[Directive]
In the entries below, find the line containing "[113,569,122,584] * -> (158, 342) none" and the line containing "[113,857,122,872] * -> (746, 222) none". Copy those two lines and everything between them exactly, and only that.

[Material for this task]
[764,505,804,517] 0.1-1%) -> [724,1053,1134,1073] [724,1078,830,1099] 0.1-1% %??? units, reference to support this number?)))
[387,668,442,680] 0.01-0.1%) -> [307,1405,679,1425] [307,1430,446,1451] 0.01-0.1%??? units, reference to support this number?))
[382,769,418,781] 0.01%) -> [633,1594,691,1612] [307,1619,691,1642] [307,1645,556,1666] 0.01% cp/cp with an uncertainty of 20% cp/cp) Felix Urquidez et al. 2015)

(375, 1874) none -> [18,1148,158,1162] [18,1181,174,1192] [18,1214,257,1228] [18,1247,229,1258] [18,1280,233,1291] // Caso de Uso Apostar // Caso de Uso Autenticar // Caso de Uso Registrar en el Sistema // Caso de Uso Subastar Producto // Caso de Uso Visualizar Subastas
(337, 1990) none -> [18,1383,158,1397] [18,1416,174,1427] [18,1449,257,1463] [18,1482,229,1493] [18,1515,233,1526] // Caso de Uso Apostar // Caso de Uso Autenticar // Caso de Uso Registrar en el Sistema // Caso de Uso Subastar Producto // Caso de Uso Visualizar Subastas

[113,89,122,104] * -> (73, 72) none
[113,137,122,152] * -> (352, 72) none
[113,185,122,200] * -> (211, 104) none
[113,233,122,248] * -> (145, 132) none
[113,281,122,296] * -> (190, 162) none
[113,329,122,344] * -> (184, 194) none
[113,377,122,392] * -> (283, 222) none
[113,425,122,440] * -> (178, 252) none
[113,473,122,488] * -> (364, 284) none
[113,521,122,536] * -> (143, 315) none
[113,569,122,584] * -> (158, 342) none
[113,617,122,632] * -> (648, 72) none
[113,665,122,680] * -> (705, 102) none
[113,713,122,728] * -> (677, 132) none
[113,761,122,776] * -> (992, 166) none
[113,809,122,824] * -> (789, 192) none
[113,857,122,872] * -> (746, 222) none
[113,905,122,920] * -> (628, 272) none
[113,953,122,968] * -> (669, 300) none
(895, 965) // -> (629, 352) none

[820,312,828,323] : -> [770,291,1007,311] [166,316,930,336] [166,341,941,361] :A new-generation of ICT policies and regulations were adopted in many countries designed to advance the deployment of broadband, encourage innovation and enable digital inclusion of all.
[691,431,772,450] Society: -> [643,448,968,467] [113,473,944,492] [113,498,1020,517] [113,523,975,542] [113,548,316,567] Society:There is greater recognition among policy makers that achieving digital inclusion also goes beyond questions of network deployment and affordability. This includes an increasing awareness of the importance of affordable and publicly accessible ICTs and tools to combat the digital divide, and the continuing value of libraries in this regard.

[Answer for this exercise]
[113,569,122,584] * -> (158, 342) none
[113,617,122,632] * -> (648, 72) none
[113,665,122,680] * -> (705, 102) none
[113,713,122,728] * -> (677, 132) none
[113,761,122,776] * -> (992, 166) none
[113,809,122,824] * -> (789, 192) none
[113,857,122,872] * -> (746, 222) none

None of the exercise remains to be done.